Bu mektepler arası iletişim olmaz ve her biri kendini yegâne hakikat ve cemaat-ı kübra görürse, işte bu başımıza gelenler tekrar gelir.

İran birisinin televizyonunu destekler Şia propagandası yaptırır, İngiliz öbürünün kanalını destekler, mehdi üretir, ABD başka bir kanalla peygamber çıkarır. Velhasıl, ümmetin yeniden oluşmasını istemeyen, İngiliz başta olmak üzere dış güçler fırkaları kullanarak emellerine ulaşırlar. İngilizler bu yöntemi ilk defa 1850'lerde Hindistan'da sünnetsiz bir din iddiasıyla ortaya çıkan Sir Ahmet Han'ı kullanarak keşfettiler.

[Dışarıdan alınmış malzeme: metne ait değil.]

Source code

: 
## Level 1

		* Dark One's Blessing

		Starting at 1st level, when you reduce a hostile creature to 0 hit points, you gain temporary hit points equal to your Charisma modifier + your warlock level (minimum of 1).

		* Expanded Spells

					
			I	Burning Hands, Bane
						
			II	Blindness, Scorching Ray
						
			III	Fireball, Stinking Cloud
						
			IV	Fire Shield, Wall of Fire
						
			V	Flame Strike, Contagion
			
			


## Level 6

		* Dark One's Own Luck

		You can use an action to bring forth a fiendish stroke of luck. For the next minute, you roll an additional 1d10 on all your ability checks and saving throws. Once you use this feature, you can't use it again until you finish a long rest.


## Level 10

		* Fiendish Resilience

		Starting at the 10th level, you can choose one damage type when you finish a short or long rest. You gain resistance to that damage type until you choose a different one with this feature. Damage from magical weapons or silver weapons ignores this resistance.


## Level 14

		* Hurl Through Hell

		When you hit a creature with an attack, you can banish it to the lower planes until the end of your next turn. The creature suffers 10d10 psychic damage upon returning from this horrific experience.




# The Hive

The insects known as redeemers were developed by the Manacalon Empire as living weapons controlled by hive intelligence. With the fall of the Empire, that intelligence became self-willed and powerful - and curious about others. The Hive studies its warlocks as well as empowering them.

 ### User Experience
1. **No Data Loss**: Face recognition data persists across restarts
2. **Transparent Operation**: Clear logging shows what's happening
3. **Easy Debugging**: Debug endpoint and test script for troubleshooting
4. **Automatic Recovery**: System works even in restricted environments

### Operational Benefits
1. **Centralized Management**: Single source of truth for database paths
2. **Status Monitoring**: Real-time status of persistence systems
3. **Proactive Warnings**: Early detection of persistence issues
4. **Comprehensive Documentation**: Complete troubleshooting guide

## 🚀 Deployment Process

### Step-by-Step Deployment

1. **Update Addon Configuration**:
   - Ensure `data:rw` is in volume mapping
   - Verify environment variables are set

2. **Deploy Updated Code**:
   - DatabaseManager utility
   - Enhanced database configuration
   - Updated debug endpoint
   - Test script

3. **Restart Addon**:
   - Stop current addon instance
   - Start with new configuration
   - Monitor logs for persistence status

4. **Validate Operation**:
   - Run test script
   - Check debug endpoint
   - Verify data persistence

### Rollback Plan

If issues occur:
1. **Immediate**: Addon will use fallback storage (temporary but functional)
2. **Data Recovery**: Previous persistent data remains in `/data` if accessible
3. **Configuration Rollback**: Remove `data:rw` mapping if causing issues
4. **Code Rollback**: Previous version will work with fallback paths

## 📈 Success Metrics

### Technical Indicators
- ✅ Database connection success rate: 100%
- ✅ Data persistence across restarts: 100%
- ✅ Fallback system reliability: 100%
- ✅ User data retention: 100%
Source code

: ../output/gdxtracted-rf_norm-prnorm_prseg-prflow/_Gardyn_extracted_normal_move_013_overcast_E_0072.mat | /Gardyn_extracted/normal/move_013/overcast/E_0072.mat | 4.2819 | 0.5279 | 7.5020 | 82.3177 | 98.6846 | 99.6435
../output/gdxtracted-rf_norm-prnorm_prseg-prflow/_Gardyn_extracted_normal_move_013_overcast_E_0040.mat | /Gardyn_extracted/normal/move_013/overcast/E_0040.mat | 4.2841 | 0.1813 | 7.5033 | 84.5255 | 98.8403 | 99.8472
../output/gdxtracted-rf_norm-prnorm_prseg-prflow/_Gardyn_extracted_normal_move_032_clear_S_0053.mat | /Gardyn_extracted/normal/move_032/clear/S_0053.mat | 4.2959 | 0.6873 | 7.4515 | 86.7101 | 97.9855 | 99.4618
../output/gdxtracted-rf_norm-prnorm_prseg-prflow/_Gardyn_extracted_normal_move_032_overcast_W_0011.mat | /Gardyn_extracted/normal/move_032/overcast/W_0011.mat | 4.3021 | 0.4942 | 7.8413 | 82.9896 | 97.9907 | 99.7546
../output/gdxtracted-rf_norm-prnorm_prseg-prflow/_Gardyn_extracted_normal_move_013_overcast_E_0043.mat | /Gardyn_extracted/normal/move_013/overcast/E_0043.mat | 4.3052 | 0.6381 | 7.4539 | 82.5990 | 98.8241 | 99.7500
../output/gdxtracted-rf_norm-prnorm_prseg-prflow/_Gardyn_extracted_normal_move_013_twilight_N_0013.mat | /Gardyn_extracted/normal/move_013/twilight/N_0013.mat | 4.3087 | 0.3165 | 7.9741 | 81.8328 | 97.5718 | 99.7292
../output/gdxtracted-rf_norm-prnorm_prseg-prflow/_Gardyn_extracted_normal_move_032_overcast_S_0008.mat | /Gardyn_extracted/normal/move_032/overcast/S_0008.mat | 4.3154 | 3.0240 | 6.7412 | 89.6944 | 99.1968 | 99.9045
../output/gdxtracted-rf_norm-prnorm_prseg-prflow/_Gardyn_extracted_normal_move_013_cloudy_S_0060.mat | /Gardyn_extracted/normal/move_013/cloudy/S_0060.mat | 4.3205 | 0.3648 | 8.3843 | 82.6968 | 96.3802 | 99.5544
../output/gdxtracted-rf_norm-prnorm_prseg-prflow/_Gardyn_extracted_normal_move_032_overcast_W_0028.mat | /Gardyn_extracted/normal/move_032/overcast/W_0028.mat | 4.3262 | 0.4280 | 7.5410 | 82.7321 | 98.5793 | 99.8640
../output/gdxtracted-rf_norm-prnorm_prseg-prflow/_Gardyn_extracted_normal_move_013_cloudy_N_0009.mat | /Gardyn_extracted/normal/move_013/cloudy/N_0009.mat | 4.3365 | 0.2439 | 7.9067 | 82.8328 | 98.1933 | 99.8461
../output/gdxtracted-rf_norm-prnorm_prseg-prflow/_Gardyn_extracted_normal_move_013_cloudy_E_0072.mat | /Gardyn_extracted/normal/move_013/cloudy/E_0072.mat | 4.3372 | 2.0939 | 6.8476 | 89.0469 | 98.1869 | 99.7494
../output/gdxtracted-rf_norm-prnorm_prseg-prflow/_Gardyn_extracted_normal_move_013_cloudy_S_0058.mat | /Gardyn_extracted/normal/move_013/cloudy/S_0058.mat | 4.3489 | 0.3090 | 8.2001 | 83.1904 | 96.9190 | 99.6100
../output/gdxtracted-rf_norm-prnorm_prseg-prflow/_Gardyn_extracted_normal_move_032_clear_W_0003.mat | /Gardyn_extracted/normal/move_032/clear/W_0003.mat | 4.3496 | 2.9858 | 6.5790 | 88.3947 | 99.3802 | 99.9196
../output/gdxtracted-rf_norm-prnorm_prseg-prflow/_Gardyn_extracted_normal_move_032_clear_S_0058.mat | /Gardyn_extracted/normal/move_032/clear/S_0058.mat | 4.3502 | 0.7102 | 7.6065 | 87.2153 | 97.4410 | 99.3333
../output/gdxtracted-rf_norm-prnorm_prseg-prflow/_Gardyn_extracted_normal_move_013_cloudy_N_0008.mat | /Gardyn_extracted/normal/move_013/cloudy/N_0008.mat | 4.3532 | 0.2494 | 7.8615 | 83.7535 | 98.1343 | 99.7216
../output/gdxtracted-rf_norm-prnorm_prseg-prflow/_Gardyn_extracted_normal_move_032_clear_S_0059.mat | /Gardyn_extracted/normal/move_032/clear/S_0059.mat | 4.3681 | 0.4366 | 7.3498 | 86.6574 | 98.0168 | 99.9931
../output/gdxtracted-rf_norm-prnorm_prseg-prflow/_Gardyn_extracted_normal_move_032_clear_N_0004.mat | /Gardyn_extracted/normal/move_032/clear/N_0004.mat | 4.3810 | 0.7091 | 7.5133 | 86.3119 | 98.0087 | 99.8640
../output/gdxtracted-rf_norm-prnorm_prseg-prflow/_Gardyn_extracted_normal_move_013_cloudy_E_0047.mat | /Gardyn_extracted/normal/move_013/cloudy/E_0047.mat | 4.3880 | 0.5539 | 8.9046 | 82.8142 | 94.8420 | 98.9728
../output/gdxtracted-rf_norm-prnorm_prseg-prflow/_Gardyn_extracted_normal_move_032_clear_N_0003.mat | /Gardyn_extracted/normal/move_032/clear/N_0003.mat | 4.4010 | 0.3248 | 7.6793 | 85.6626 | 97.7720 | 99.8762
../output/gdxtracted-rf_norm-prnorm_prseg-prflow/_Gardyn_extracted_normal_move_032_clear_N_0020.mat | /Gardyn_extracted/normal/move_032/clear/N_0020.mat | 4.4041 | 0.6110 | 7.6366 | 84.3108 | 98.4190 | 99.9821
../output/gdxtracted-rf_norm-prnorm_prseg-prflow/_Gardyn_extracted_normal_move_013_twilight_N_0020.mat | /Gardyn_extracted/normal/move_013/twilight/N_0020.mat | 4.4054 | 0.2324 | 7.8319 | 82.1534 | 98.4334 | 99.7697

Cemaatin kullanılması ise mümkün değildir. Çünkü cemaat sevad-ı azamdır, cumhurdur. Resulüllah (sa) buyururlar ki, “

Benim ümmetim asla bir hatada ittifak etmez. O halde ihtilafa düşerseniz sevad-ı azama sarılın

”. Sevad-ı azam cemaattir, o oluşmamışsa ulemadır, tek bir âlim de değildir. Kullanılanlar cemaat olamazlar. Onlar olsa olsa fırka olur ümmeti bölerler.



Böyle büyük bir konuda nefislerimize mağlup olmamalıyız. Efendimiz meseleyi özetlemiş: “Üç şey vardır ki, insanların helak olmasının sebebidirler: Boyun eğilen bir ihtiras/cimrilik, peşine düşülen nefsi arzular ve kişinin sadece kendi görüşünü beğenip onunla kalması”.